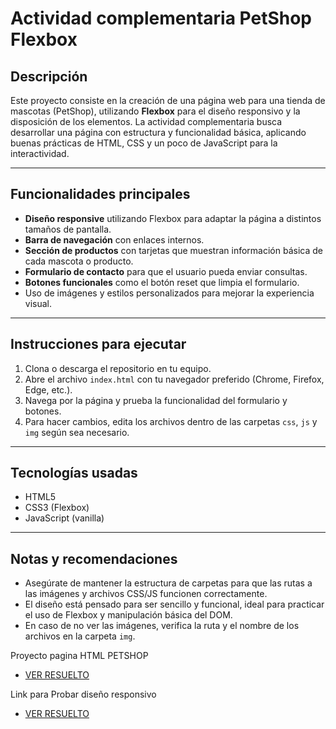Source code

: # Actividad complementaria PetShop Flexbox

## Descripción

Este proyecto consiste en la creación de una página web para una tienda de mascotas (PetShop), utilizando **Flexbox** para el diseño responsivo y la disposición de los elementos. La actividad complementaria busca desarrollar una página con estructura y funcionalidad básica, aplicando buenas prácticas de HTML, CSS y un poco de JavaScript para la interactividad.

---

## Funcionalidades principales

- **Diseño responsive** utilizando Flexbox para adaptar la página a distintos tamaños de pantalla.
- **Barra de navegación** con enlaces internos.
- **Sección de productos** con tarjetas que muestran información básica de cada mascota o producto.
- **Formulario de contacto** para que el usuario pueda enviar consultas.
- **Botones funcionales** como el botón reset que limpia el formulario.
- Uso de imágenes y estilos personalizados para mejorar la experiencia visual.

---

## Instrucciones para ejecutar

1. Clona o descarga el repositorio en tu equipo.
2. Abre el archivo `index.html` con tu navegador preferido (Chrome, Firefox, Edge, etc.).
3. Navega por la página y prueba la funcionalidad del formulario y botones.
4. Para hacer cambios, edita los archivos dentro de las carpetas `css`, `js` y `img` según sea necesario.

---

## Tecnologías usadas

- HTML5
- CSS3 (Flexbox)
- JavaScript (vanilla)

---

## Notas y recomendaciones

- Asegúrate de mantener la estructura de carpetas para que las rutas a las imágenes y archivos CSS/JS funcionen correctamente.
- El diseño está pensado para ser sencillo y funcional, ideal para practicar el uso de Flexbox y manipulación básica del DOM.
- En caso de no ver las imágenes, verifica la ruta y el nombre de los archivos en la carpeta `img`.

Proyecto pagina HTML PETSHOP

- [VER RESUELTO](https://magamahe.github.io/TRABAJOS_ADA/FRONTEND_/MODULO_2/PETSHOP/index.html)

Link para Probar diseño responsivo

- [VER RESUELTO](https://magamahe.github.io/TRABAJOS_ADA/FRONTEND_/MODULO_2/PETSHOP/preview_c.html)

....

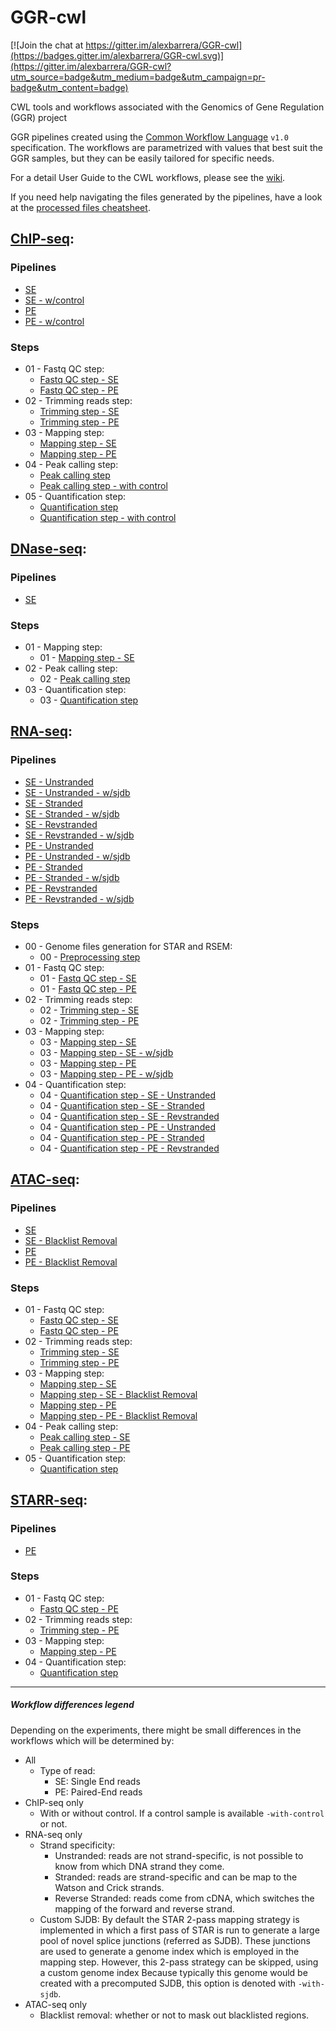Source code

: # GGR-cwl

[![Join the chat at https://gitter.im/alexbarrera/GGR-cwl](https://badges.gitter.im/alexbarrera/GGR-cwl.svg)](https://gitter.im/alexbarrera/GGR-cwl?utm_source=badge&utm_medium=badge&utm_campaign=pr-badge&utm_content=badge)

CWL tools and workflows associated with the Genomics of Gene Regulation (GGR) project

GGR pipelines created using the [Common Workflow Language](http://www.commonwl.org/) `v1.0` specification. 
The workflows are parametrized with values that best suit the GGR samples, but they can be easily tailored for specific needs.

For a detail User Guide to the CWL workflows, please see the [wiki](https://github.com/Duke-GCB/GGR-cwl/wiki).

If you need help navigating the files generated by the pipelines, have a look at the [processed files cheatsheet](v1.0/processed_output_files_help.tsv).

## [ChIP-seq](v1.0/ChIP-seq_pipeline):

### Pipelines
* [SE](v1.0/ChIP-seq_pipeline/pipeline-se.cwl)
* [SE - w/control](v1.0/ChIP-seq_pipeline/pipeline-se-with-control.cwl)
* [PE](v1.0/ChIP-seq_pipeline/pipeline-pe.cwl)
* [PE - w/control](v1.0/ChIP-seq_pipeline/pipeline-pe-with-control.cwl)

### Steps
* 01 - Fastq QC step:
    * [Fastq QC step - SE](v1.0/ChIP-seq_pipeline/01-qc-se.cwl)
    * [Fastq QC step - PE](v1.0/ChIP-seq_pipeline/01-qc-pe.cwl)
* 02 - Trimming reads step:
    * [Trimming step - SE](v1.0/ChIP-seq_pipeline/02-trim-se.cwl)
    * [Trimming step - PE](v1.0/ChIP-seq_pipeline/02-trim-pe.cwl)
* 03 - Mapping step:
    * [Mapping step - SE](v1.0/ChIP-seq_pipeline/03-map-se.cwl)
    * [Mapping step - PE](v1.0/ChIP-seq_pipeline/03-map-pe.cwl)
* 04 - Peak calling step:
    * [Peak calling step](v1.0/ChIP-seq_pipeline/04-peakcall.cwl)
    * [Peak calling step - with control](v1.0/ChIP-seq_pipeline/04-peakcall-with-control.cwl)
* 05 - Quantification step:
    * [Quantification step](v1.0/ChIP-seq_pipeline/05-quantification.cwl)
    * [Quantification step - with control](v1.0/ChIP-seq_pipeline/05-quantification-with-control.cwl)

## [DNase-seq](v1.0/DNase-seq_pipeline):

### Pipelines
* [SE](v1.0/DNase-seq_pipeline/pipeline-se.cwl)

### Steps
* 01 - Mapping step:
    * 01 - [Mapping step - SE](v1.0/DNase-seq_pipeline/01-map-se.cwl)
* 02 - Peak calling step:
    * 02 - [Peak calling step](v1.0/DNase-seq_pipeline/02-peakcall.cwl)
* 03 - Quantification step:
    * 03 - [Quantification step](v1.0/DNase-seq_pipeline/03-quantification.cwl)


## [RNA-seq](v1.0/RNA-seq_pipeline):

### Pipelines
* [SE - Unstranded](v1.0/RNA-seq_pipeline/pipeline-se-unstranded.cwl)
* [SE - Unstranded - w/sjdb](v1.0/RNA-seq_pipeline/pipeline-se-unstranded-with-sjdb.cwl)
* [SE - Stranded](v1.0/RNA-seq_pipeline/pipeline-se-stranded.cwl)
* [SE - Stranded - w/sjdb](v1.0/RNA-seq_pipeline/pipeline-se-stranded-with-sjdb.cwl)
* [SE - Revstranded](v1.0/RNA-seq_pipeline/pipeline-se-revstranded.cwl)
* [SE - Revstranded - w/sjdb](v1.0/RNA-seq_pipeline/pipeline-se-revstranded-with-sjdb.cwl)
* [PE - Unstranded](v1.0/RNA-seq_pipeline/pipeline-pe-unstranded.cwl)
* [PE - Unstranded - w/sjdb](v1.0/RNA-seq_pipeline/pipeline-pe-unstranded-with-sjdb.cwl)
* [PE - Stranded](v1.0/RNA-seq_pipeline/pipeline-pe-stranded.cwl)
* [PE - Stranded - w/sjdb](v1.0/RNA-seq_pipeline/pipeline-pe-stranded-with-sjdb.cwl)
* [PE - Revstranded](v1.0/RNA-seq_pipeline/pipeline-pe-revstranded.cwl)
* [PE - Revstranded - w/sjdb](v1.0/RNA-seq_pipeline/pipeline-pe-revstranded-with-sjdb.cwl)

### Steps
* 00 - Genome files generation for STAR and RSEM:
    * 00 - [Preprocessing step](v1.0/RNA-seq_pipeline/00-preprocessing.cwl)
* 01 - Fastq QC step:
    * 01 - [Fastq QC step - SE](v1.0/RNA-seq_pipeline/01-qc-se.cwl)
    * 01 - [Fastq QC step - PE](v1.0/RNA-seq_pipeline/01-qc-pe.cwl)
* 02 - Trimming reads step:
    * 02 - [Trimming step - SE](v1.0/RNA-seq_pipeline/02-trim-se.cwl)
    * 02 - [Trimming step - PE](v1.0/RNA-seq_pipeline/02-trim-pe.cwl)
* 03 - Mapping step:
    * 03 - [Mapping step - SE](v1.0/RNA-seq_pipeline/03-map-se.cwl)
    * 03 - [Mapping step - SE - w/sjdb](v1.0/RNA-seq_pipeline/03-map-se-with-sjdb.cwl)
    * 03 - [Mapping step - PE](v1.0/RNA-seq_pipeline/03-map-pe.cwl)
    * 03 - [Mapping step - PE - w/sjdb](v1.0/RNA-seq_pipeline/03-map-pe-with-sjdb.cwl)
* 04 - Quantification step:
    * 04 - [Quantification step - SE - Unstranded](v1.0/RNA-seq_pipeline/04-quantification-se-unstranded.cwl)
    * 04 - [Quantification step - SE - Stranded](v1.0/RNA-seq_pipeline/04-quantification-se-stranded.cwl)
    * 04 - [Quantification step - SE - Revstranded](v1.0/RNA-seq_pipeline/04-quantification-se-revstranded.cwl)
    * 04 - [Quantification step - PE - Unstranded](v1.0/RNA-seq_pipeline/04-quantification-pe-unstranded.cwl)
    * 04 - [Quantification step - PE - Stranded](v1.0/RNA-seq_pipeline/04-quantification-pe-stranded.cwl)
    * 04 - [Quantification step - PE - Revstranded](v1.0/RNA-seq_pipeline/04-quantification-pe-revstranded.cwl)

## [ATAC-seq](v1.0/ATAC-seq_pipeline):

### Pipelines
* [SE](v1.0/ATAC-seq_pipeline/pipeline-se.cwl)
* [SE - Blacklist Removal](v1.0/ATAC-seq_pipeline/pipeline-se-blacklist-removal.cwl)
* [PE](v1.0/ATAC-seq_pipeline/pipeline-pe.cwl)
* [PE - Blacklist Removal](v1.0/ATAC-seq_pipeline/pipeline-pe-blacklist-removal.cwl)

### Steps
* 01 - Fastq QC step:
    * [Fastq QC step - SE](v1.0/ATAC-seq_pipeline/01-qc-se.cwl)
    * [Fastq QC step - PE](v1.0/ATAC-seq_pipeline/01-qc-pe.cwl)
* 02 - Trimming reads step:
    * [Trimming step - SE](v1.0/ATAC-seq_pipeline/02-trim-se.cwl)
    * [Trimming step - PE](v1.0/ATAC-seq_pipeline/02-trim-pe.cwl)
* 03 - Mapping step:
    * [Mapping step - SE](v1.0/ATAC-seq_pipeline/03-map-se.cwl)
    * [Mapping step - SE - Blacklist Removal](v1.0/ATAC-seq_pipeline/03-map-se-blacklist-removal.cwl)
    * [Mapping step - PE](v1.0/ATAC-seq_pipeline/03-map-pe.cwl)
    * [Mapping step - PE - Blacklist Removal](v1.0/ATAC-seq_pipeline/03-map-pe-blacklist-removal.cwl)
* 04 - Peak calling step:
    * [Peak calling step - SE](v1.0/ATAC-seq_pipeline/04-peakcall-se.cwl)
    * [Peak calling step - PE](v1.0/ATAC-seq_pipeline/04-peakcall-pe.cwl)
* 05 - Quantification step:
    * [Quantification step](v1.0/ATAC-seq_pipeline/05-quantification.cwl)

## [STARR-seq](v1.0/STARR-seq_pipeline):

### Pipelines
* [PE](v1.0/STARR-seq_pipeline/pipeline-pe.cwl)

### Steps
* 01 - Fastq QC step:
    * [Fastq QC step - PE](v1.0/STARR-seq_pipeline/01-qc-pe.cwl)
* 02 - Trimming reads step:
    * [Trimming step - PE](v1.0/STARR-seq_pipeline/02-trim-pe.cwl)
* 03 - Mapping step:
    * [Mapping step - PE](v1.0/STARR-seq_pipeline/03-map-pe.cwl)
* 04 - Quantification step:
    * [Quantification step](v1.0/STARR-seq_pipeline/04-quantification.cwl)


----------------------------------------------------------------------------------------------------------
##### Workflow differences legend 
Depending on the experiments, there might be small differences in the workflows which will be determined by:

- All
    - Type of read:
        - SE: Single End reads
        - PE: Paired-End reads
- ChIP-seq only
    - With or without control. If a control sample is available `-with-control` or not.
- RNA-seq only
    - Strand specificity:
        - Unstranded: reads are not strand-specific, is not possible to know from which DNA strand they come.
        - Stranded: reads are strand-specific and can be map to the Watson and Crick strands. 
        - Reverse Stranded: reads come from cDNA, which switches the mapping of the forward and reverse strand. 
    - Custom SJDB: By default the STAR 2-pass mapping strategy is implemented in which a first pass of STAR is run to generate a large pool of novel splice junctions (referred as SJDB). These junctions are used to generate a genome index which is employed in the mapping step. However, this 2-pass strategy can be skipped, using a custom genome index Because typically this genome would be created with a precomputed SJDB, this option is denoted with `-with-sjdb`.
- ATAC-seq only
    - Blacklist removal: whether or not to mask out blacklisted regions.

....

TASK BRIEF:
In the listing above, start at the line with "- SE: Single End reads", go on through the line with "- Blacklist removal: whether", and copy each of those lines exactly; leave out all the rest.

REPLY:
        - SE: Single End reads
        - PE: Paired-End reads
- ChIP-seq only
    - With or without control. If a control sample is available `-with-control` or not.
- RNA-seq only
    - Strand specificity:
        - Unstranded: reads are not strand-specific, is not possible to know from which DNA strand they come.
        - Stranded: reads are strand-specific and can be map to the Watson and Crick strands. 
        - Reverse Stranded: reads come from cDNA, which switches the mapping of the forward and reverse strand. 
    - Custom SJDB: By default the STAR 2-pass mapping strategy is implemented in which a first pass of STAR is run to generate a large pool of novel splice junctions (referred as SJDB). These junctions are used to generate a genome index which is employed in the mapping step. However, this 2-pass strategy can be skipped, using a custom genome index Because typically this genome would be created with a precomputed SJDB, this option is denoted with `-with-sjdb`.
- ATAC-seq only
    - Blacklist removal: whether or not to mask out blacklisted regions.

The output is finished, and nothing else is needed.